Secondly, when selecting features, we could have checked the effect of our potential features on the target variable by using more advanced statistical methods, such as ANOVA, or we could have used sklearn's inbuilt function for feature selection. The reason why I have not used these methods in this notebook is because I wanted to stick to more simple and traditional methods, like correlation. However, later, I will make sure to use these methods with this dataset or another one, because not only will I see if they improve the model, but also to learn them and understand better how to work with them. 

I am sure that my method in this notebook could be improved in infinitely more ways. So, if you have any more suggestions, I would really appreciate you commenting them below!

Now, let's move on to the second question: why wasn't our model more accurate? As mentioned previously, now I will be talking more about the dataset itself. 

I think this dataset lacks some features that could have been useful in our analysis. Don't get me wrong, this dataset contains a good amount of features that are quite useful for our model, but there is definitely more data that could be scraped about the real estate in Brazil. For instance, does the building where the apartment is have a gym or a pool or any other extra benefits that could interest the tenants? Or how close is the nearest public transport point to the apartment? All of these potential features, which are hard to obtain, could have greatly improved our model and analysis in general.

Additionally, I had the opportunity to talk to a data scientist who closely works with real estate data, but mostly focuses on predicting prices of real estate offered for sale, not rent. He said that in his personal experience, he found that predicting the rent price is much harder than predicting the sale price, because a huge factor that comes into play for tenants is the "coziness" factor. This factor is extremely difficult to quantify, perhaps even impossible, and it's also incredibly subjective to each tenant, so this shows that there are certain features that we can't even create or use in our model, because they are so hard to obtain.

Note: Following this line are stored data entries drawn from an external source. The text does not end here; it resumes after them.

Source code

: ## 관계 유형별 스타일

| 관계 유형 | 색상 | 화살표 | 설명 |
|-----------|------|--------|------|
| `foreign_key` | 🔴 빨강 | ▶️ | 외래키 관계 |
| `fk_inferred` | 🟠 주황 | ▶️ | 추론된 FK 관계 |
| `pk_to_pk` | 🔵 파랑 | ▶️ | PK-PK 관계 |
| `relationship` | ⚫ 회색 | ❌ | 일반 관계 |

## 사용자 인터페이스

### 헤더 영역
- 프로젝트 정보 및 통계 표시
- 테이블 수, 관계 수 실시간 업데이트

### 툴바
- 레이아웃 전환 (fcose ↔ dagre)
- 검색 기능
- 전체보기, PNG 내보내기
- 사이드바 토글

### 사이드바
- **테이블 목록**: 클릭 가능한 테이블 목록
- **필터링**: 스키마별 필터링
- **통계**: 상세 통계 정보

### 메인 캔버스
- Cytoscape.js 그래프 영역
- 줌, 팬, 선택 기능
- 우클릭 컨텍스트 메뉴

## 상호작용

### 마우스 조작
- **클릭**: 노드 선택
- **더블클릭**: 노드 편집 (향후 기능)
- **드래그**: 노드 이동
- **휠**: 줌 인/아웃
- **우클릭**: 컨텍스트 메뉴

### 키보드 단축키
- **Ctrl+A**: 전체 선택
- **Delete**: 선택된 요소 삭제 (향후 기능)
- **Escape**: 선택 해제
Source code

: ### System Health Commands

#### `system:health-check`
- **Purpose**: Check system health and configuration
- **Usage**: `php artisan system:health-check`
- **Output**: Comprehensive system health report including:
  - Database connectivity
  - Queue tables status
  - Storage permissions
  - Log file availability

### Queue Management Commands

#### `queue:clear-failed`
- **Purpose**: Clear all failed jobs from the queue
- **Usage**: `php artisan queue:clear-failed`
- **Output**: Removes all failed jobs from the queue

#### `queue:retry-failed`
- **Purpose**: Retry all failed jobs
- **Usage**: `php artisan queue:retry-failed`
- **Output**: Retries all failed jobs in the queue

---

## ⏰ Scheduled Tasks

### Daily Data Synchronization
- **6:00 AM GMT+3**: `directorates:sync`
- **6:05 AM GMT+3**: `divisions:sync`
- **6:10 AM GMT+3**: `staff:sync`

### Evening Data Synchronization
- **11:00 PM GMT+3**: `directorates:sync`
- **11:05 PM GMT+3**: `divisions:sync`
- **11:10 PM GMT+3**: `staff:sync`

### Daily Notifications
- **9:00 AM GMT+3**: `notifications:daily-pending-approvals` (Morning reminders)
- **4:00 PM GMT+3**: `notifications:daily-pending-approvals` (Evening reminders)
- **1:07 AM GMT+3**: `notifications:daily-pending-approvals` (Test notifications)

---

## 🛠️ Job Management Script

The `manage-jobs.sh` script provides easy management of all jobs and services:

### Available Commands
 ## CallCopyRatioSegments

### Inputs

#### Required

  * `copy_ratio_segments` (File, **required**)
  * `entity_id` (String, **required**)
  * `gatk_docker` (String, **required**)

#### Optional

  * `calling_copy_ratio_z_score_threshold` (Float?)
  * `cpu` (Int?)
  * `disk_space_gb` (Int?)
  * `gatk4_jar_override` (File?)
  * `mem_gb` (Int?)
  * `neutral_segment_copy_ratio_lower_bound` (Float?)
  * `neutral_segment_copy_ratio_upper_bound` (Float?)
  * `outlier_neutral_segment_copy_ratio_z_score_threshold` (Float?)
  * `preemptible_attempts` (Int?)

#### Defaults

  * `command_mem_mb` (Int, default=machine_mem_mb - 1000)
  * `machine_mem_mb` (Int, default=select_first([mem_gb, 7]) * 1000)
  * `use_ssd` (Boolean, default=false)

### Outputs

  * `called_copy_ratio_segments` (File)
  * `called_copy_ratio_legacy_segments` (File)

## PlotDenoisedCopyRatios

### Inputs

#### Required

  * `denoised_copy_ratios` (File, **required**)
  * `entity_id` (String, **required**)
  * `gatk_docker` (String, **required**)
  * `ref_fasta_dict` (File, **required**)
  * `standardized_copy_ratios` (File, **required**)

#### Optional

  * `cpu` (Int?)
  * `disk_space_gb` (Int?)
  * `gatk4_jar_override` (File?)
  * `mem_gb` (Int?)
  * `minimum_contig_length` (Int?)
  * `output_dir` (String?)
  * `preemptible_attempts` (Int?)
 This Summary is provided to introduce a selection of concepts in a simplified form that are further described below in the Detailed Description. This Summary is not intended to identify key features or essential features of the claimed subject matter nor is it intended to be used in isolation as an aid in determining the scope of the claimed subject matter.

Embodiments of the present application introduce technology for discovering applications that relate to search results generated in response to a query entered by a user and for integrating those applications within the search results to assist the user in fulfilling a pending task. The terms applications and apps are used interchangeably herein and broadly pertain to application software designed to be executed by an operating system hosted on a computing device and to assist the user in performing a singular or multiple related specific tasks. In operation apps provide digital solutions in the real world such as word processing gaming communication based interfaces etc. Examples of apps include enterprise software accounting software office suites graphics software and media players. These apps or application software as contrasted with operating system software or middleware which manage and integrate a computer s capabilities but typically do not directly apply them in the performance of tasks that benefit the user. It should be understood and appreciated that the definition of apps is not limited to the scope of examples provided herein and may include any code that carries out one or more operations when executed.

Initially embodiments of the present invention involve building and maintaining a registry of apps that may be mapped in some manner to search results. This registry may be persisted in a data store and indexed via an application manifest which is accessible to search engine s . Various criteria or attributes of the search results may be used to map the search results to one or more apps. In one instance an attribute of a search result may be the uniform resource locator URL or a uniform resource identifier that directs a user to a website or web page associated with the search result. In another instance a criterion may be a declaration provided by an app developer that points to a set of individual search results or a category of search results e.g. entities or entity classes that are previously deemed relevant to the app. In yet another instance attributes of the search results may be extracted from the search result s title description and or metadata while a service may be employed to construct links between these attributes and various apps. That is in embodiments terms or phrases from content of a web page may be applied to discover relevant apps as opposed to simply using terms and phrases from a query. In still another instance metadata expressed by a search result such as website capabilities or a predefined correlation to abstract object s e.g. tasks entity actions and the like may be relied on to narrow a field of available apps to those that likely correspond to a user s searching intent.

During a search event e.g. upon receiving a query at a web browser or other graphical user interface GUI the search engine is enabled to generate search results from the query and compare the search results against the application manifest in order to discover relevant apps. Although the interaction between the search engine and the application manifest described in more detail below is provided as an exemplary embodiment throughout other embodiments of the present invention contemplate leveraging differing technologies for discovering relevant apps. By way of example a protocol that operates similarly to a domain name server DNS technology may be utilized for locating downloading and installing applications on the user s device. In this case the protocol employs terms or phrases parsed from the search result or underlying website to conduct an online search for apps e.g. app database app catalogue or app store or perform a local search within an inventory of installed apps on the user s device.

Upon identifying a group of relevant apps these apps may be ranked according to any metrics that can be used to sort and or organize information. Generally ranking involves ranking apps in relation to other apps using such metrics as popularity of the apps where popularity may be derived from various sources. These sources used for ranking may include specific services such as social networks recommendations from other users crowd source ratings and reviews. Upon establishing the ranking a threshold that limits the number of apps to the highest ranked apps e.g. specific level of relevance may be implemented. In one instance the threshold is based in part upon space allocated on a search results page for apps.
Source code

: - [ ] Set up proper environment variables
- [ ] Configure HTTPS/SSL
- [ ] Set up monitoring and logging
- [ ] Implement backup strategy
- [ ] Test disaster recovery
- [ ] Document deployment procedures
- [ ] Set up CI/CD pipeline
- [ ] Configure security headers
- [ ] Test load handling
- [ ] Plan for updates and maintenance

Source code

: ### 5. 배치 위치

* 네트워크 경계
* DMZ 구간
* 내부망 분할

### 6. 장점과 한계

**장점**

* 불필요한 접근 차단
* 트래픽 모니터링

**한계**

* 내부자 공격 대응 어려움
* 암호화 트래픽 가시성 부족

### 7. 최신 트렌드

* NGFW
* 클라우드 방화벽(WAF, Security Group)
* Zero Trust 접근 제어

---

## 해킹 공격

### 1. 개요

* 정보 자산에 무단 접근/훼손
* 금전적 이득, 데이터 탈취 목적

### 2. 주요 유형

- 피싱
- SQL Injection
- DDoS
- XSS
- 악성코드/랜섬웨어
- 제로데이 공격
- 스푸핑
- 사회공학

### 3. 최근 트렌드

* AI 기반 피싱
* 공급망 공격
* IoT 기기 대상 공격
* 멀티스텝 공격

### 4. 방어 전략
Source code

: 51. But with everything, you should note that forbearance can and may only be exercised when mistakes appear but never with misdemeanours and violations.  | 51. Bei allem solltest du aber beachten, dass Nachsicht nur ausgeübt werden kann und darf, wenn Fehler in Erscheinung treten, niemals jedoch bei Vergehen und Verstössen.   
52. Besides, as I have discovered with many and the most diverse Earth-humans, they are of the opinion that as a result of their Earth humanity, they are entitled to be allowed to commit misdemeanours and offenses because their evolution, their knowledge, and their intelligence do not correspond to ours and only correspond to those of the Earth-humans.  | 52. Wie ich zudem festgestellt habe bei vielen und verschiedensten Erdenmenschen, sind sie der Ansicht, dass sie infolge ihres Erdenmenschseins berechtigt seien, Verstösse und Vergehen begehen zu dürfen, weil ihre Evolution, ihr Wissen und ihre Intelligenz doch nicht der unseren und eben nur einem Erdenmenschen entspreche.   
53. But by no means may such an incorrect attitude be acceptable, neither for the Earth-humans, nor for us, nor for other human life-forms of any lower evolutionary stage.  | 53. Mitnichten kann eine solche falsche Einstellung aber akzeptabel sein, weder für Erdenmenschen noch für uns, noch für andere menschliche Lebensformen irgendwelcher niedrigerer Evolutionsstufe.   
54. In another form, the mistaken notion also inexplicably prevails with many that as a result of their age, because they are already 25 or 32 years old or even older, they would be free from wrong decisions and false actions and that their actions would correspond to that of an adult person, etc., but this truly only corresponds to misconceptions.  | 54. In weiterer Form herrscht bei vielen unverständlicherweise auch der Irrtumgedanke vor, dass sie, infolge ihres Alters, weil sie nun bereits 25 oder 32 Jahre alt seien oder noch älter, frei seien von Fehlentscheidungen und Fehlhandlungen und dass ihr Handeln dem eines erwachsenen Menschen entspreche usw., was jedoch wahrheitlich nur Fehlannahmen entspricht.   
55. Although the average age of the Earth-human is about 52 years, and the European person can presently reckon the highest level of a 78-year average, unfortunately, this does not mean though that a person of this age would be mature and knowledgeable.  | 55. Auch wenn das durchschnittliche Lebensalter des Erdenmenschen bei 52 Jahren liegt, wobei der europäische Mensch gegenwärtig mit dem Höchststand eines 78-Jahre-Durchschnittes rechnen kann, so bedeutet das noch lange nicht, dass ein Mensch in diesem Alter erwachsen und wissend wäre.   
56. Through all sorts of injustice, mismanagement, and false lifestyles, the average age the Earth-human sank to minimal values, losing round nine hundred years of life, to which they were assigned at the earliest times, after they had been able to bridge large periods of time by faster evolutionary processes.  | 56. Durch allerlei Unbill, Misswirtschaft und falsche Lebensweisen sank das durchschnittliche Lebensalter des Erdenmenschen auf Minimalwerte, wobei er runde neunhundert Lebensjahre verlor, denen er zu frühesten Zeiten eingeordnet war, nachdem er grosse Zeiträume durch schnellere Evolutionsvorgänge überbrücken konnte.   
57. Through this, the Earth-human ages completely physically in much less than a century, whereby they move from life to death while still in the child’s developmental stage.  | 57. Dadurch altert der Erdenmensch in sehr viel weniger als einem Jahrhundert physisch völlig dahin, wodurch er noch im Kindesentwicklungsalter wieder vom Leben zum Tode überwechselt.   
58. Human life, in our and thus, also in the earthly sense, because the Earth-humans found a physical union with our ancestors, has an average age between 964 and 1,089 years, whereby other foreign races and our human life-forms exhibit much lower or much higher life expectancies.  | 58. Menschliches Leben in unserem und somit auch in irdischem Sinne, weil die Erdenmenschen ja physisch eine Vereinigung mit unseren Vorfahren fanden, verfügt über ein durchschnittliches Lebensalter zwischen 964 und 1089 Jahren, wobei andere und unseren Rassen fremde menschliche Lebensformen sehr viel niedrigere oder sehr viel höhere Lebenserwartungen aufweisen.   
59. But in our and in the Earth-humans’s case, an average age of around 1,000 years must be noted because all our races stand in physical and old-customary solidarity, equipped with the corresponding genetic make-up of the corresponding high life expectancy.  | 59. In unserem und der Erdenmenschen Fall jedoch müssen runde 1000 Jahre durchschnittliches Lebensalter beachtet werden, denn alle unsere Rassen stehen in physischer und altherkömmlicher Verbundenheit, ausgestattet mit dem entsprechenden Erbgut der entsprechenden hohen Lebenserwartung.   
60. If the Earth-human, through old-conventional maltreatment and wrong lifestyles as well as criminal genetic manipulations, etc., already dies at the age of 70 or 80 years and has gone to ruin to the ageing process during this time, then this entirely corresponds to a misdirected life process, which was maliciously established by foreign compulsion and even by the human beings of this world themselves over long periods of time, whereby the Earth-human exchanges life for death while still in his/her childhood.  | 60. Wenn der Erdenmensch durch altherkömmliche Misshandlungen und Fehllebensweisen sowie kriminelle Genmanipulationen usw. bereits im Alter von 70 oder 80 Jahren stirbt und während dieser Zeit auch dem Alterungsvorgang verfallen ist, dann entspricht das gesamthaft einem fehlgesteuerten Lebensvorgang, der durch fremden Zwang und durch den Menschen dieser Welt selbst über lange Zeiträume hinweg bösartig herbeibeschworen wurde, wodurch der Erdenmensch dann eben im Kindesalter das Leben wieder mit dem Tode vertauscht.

Again, the dataset could be improved in infinitely many ways, like almost anything in the world, so if you have any ideas/suggestions on what else could be added to the dataset, comment them down below. I would love to hear your insight!

### Conclusion

In conclusion, the model that we have developed is off by about 33% on average. This isn't too bad, but it's obviously not perfect either. Above, I have spoken about how this model can be improved and it's definitely something I will explore later in the future. If you have any ideas/suggestions, make sure to comment them below!

Thank you for taking your time to read this notebook! I hope you enjoyed it or even learnt from it!